Lisette was a daughter of Major General Phillip Best who owned a brewery in Milwaukee, Wisconsin. Her father became closely acquainted with Captain Frederick Pabst due to his frequent travels on the Lake Michigan ship Captain Frederick Pabst captained. Her father introduced Pabst to her older sister, Maria Best. In 1862, the two were married.

In 1864, Frederick Pabst bought half of the operation of her father's brewery and became vice-president.

In 1866, Lisette married Emil Schandein, and her father sold the remaining half of the business to her husband, making Frederick Pabst president, and her husband vice-president.

Emil and Lisette began building a 40,000 square foot mansion on Grand Avenue in Milwaukee, Wisconsin. Emil had even imported the architect from Germany to recreate a castle he had seen in Bingen, Germany. In 1888, Emil Schandein unexpectedly died in Germany, and he was never able to see the house fully completed.

Lisette took over as vice-president of the company which she remained until 1894.

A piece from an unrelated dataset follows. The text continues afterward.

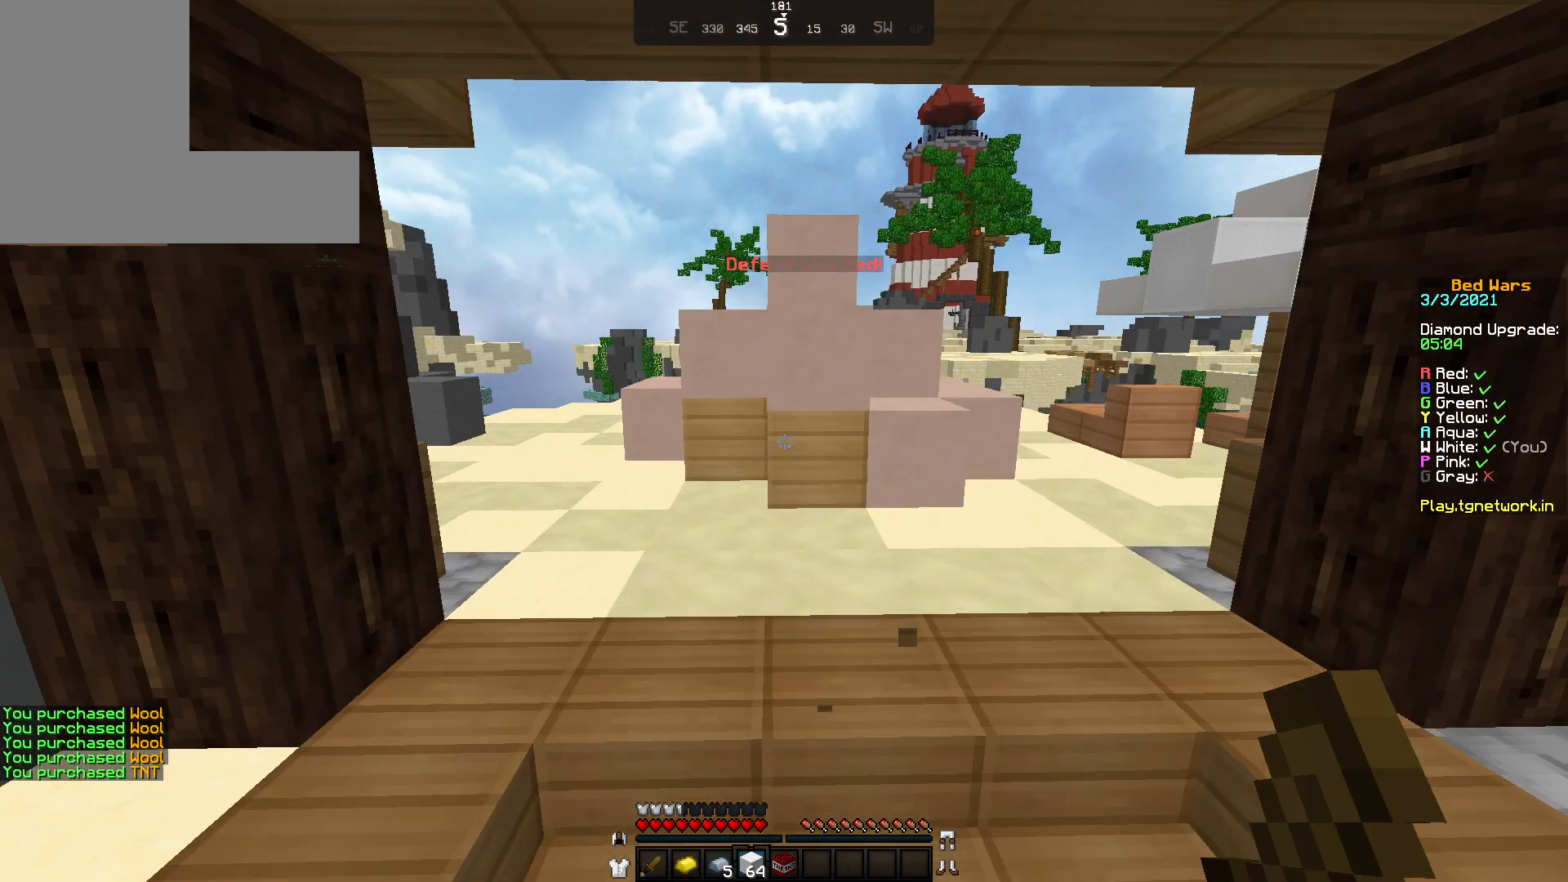
{"keys": ["w"], "mouse": [], "events": []}
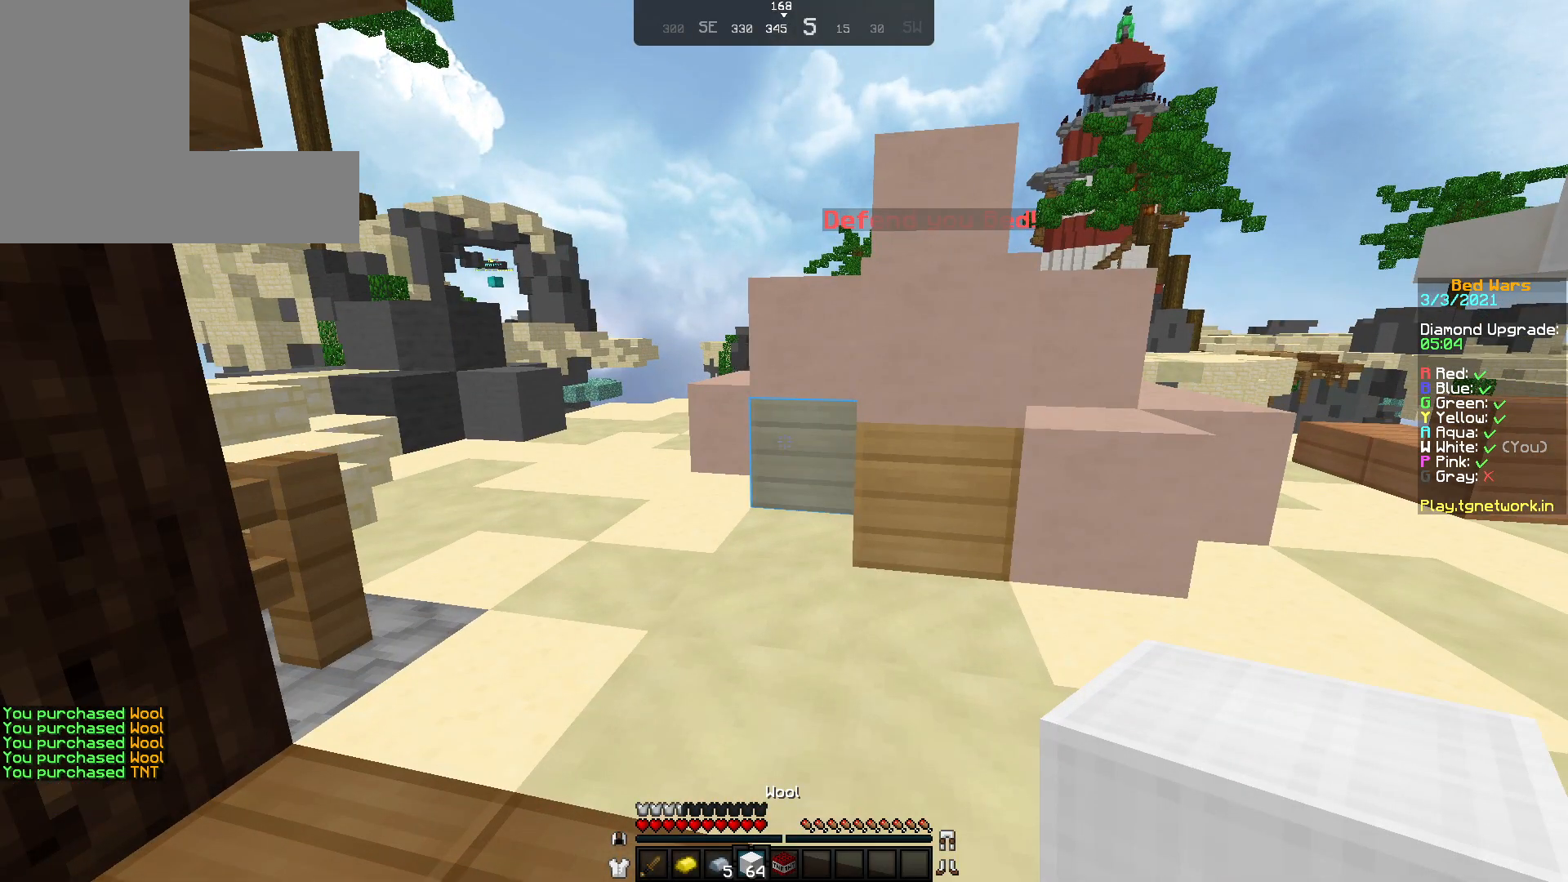
{"keys": ["w"], "mouse": [], "events": [[100, "mouse_right", "down"], [200, "mouse_right", "up"]]}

In 1903, she left Milwaukee and returned to Germany, where she died after suffering a stroke, leaving her $7,800,000 estate to be fought over in court by her remaining children, Mrs. Jacob Heyl (Clara), Mrs. Louis Frank, and her deaf son, Emil M. Schandein. The court case made national headlines due to the testimony that took place in regards to Lisette's long term affair with Jacob Heyl who had somehow arranged to be executor of the will, while also inheriting the bulk of the wealth. Schandein and Heyl's affair was able to be kept hidden through a sham marriage arranged between him and her first daughter Louise. When her daughter Louise died, a second marriage had been arranged for Heyl with another one of her daughters, Clara, who divorced Heyl in 1907.

Lisette Schandein was buried at Forest Home Cemetery in Milwaukee.